Text provided:
<<<<

URL Generation Methods in Hugo Templates for Multilingual Environments

Created: Apr 17, 2025 | Lastmod: Apr 17, 2025 min read

This homepage is created with Hugo. When choosing a template, I wanted a portfolio combined with a tech blog, and also a place to practice English and Chinese. After searching with these conditions, I found hugo-profile, which I’m currently using.

In this hugo-profile template, I noticed that {{ .Site.BaseURL }} is frequently used as the link destination in many places. As mentioned in the official documentation, this embeds the baseURL value specified in the Hugo config file (hugo.yaml). Taking this site as an example, {{ .Site.BaseURL }}#about would point to https://techblog.luxunworks.com/#about.

As mentioned earlier, this site also serves as a place to practice English and Chinese, so it supports multiple languages, and I’ve set defaultContentLanguageInSubdir to true in Hugo.yaml. This means the URL format becomes “domain (baseURL) + language name + path to content”. However, {{ .Site.BaseURL }} only refers to the baseURL itself.

Therefore, when accessing https://techblog.luxunworks.com/#about while viewing the Chinese version of the site, the defaultContentLanguage set in hugo.yaml (which is “en”) is automatically applied.

>>>>

To do: Continue the text about generating URLs in Hugo templates for multilingual sites, starting after its final sentence.

Saved entries:
<<<<

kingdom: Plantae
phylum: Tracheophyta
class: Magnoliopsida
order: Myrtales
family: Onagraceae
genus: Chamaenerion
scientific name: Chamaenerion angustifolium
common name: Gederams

>>>>
<<<<

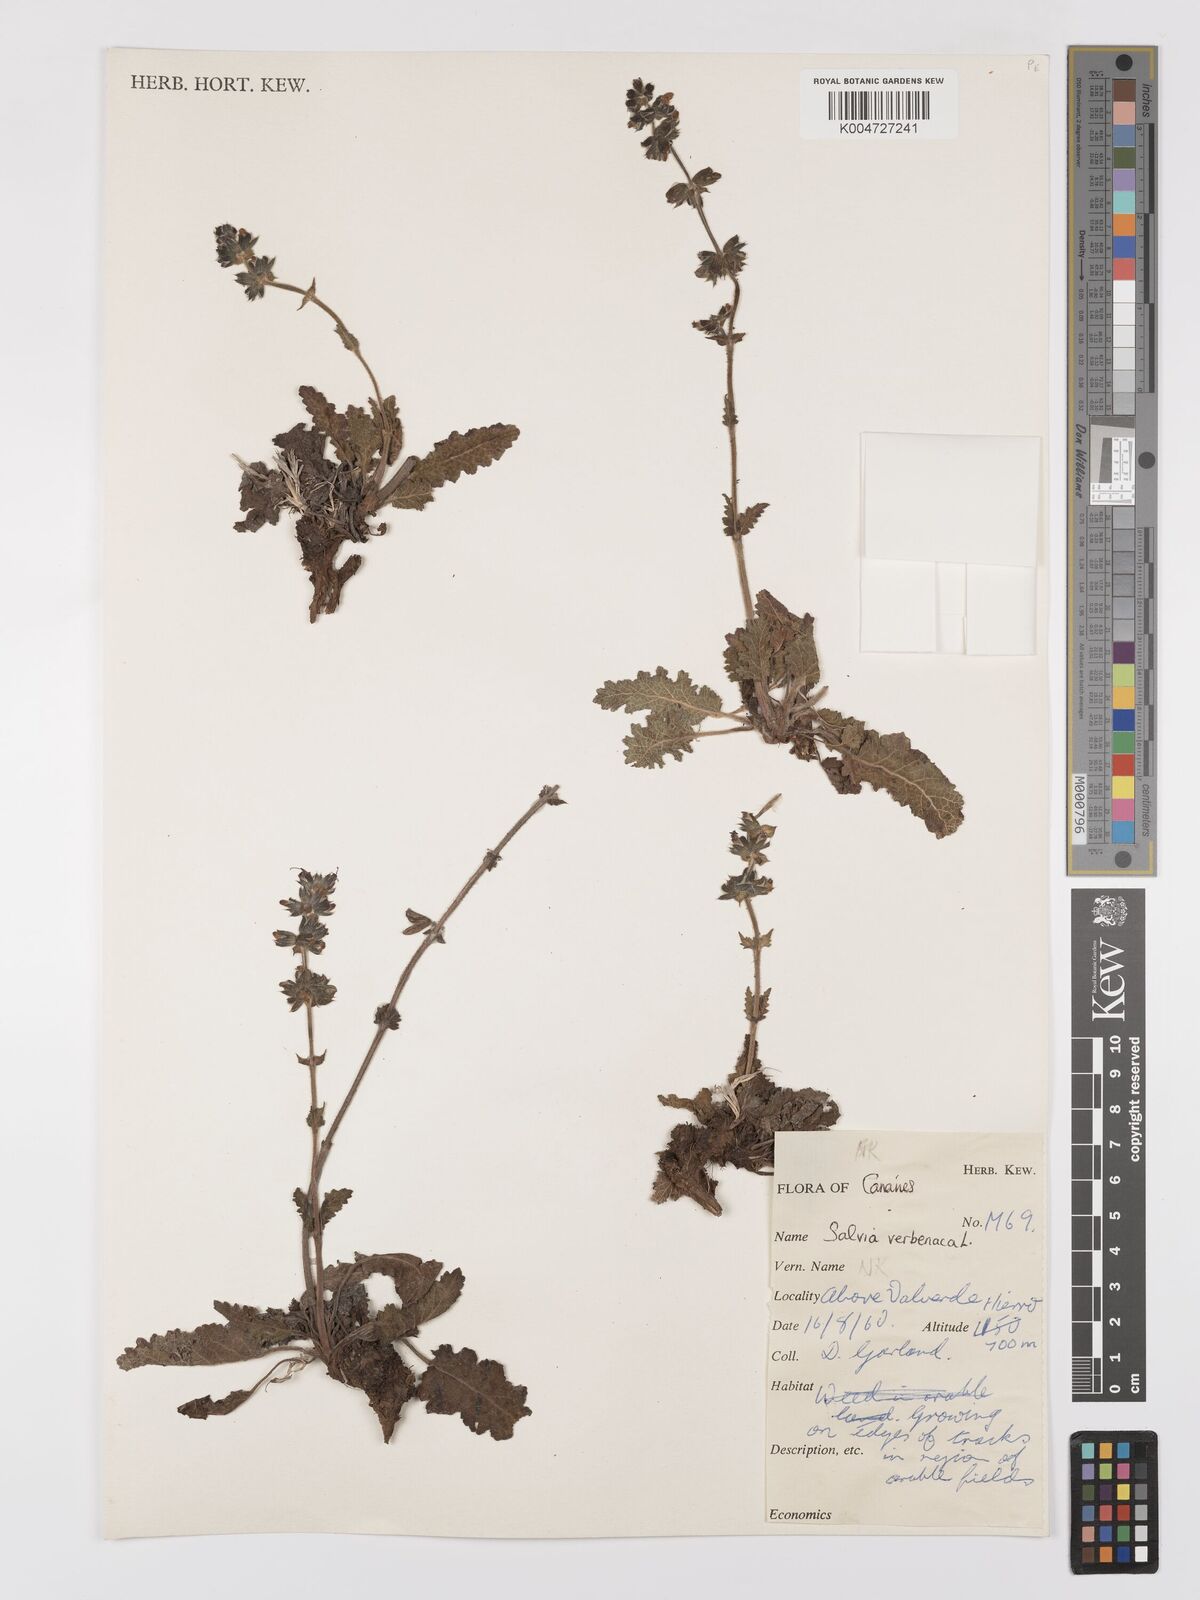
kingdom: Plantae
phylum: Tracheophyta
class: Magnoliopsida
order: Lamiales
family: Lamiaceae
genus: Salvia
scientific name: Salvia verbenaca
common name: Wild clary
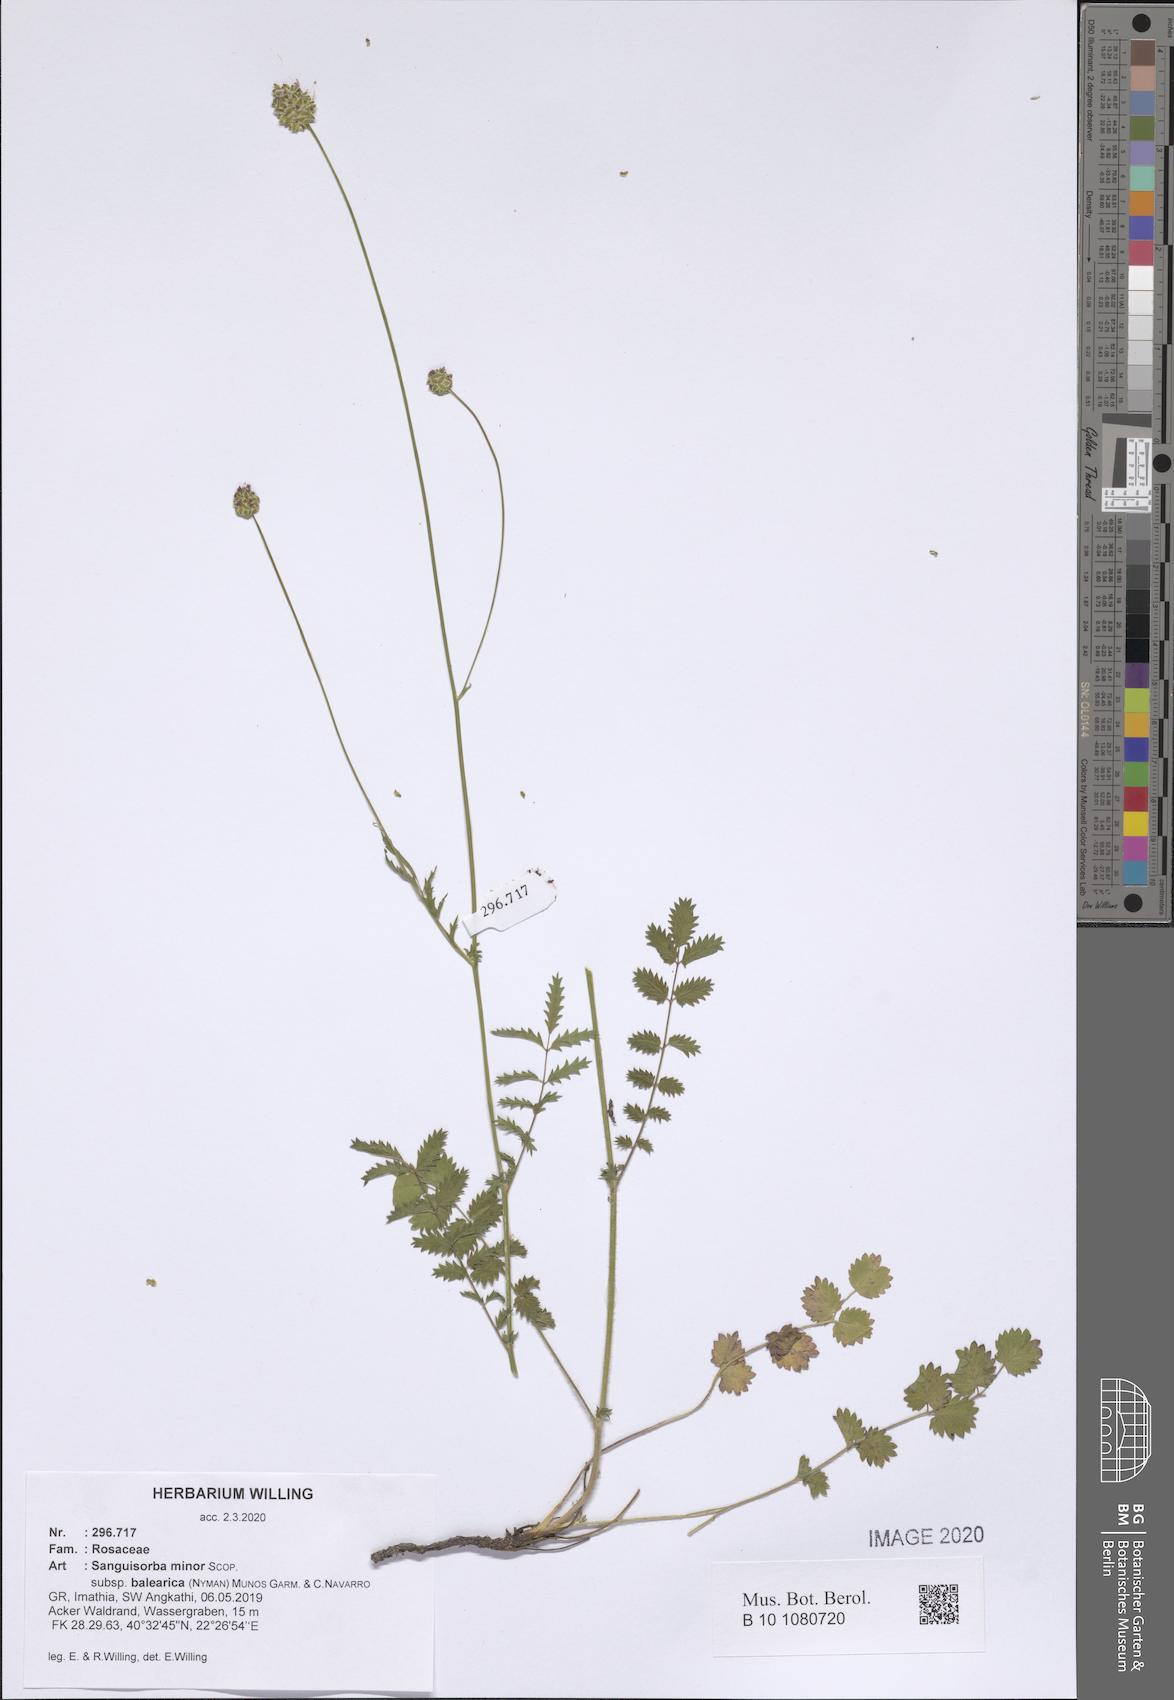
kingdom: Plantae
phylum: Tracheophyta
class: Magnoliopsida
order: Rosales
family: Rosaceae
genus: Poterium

>>>>

Output below:
But since the #about part is ignored, it redirects to https://techblog.luxunworks.com/en/ instead of https://techblog.luxunworks.com/en/#about.

I liked the design so much that I was wondering how to handle this behavior, but looking at the documentation, I found the following statement:

There is almost never a good reason to use this method in your templates. Its usage tends to be fragile due to misconfiguration.

Use the absURL, absLangURL, relURL, or relLangURL functions instead.

In other words, don’t use this method in templates, but use absURL, absLangURL, relURL, or relLangURL instead! Looking at the absLangURL documentation, it turns out that it generates absolute URLs with language subdirectories.

I immediately customized the template, and it behaved as expected, with links set to something like https://techblog.luxunworks.com/en/#about.

If you’re struggling with a similar issue, please try using absURL, absLangURL, relURL, or relLangURL!